Being a counsellor, I have observed that a lot of people’s problems lie in the pretense. Generally speaking, people who don’t pretend so well have more problems in their lives than those who do, but I see them with more hope for their soul. Those who pretend so well that they don’t even know that they are pretending generally do not make their way into my clientele.
It’s all good if we can all get by pretending, but our heart knows better. And that knowingness is not letting us settling with the pretense. This inner knowing can create problems when we continue to pretend and fake, so that we can accept ourselves, all the while who we truly are is already accepted by acceptance.
So does it go like this in my practice?
A caller: Hello, Kemila. Can I make an appointment with you? I am depressed.
Kemila: That’s great.
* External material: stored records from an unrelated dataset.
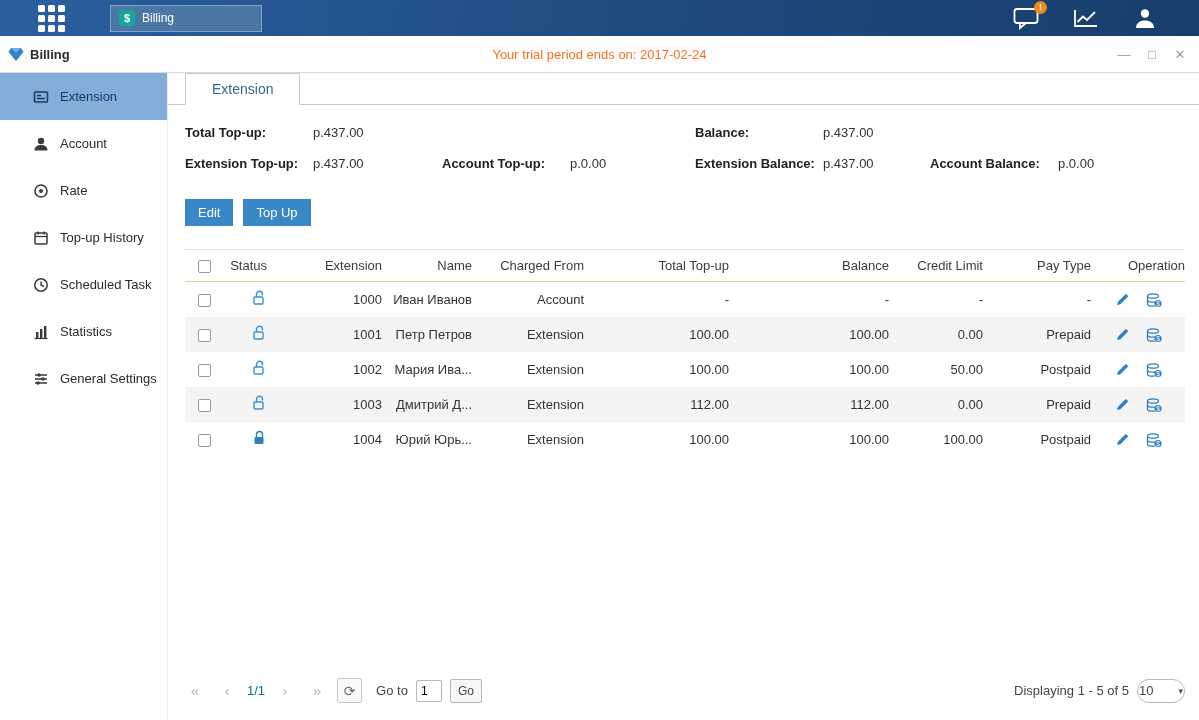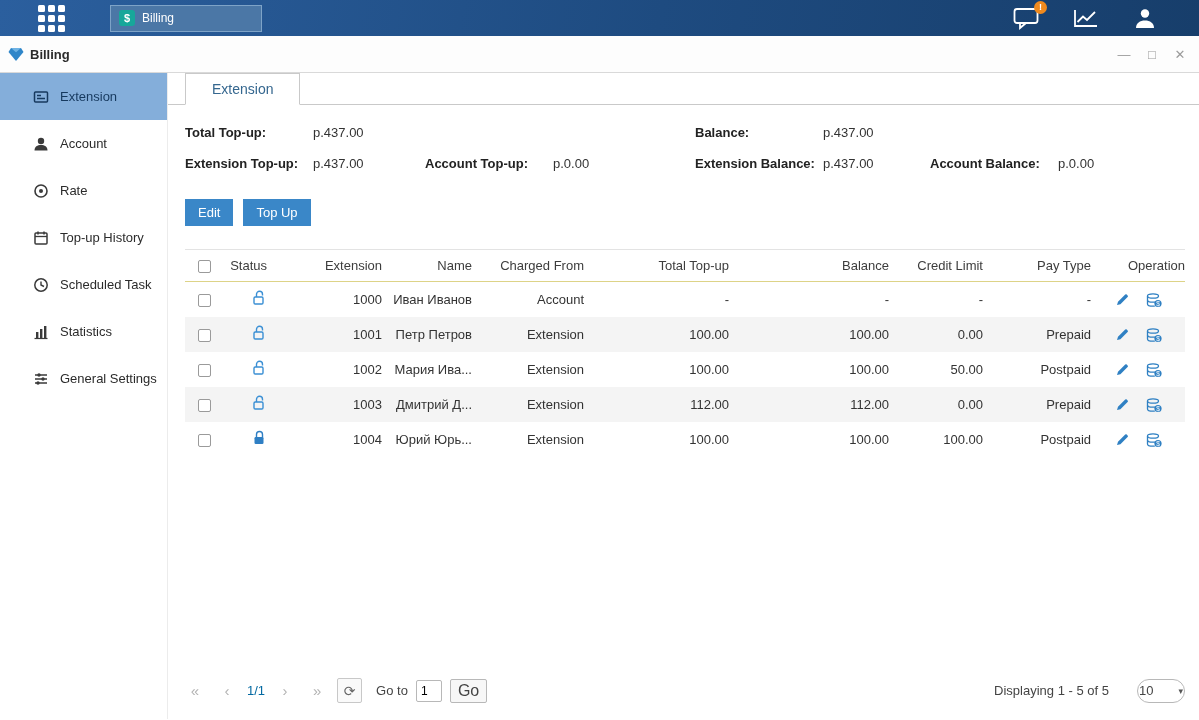--- a/index.html
+++ b/index.html
@@ -41,21 +41,21 @@
   .tabs { height:32px; border-bottom:1px solid #c9c9c9; margin:0 -14px 0 -17px; padding-left:17px; display:flex; align-items:flex-end; }
   .tab { height:32px; border:1px solid #c9c9c9; border-bottom:1px solid #fff; margin-bottom:-1px; background:#fff;
          padding:0 26px; display:flex; align-items:center; font-size:14px; color:#35678f; cursor:pointer; }
 
   
   .summary { margin-top:12px; }
   .sum-row { position:relative; height:31px; }
   .pair { position:absolute; top:0; display:flex; align-items:center; height:31px; }
   .pair .lab { font-weight:bold; font-size:13px; color:#222; width:128px; }
   .pair .val { font-size:13px; color:#333; }
-  .p-c1 { left:0; } .p-c2 { left:240px; } .p-c3 { left:510px; } .p-c4 { left:745px; }
+  .p-c1 { left:0; } .p-c2 { left:257px; } .p-c3 { left:510px; } .p-c4 { left:745px; }
 
   
   .actions { margin-top:20px; display:flex; gap:10px; }
   .btn { background:#3a87c8; color:#fff; border:none; border-radius:0; height:27px; padding:0 13px; font-size:13px;
          font-family:"Liberation Sans",sans-serif; cursor:pointer; }
 
   
   .table { margin-top:23px; }
   .thead { display:flex; align-items:center; height:33px; border-top:1px solid #e3e3e3; border-bottom:1px solid #ddd387;
            font-size:13px; color:#3d3d3d; }
@@ -76,22 +76,22 @@
   .pager { position:absolute; left:17px; right:14px; bottom:9px; display:flex; align-items:center; font-size:13px; color:#555; }
   .pg-arrow { color:#b3b3b3; font-size:15px; width:20px; text-align:center; cursor:pointer; }
   .pg-sep { width:12px; }
   .pg-page { margin:12px 10px; color:#0369a1; }
   .pg-refresh { width:25px; height:25px; border:1px solid #c8c8c8; border-radius:2px; background:#fafafa; color:#666;
                 display:flex; align-items:center; justify-content:center; margin:0 14px 0 10px; font-size:14px; cursor:pointer; }
   .pg-goto-label { margin-right:8px; color:#444; }
   .pg-input { width:26px; height:22px; border:1px solid #b8b8b8; border-radius:2px; font-size:12px; padding:0 4px;
               font-family:"Liberation Sans",sans-serif; }
   .pg-go { margin-left:8px; height:24px; border:1px solid #b8b8b8; border-radius:2px; background:#f7f7f7; padding:0 7px;
-           font-size:16px; color:#444; font-family:"Liberation Sans",sans-serif; cursor:pointer; }
-  .pg-right { margin-left:auto; display:flex; align-items:center; gap:28px; color:#444; }
+           font-size:12px; color:#444; font-family:"Liberation Sans",sans-serif; cursor:pointer; }
+  .pg-right { margin-left:auto; display:flex; align-items:center; gap:8px; color:#444; }
   .pg-size { width:48px; height:24px; border:1px solid #b8b8b8; border-radius:12px; display:flex; align-items:center;
              padding:0 1px; cursor:pointer; background:#fff; }
   .pg-size .caret { margin-left:auto; font-size:9px; color:#555; }
 </style>
 </head>
 <body>
 
 <div class="topbar">
   <div class="grid-icon">
     <i></i>
@@ -132,20 +132,21 @@
 </div>
 
 <div class="titlebar">
   <div class="title-left">
     <svg width="16" height="15" viewBox="0 0 16 15">
       <polygon points="3,1 13,1 15.5,5 8,14 0.5,5" fill="#2f86c9"></polygon>
       <polygon points="3,1 13,1 8,5.2" fill="#6fb3e4"></polygon>
     </svg>
     <span>Billing</span>
   </div>
+  <div class="trial">Your trial period ends on: 2017-02-24</div>
   <div class="win-controls">
     <span>—</span>
     <span>□</span>
     <span>✕</span>
   </div>
 </div>
 
 <div class="app-body">
 
   <div class="sidebar">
Let’s take a good look at what the depression tells us.
Yes, it does.
Watching the movie, it broke my heart to find that after initiating, unknowingly, the Aviator into the extraordinary world of wonder, the little prince himself, after he grew into “the Mister Prince” and a chimney sweeper, subscribed to the “work hard, make money” grown-up world and lost that wonder.
I assume sweeping chimney job assignment came from the previous experience of cleaning his active volcanic eruptions on his own little planet. The image of the adult-like Prince in the movie was not very admissible to me. Not that the Little Prince can’t grow up, but that… no, he can’t.
There is always a soft spot in my heart for the little prince. “What’s truly essential can only be seen with the heart.” The innocence does not only belong to the children, it belongs to the humanity. The first step for maturity is to be true to ourselves. Without that, we are not even being the “self” so how can we call pretense-oriented “grown-up” world maturity?
We can be mature, and innocent, and adventurous, and imaginative, and magical. After all, “growing up is not a problem. Forgetting is.”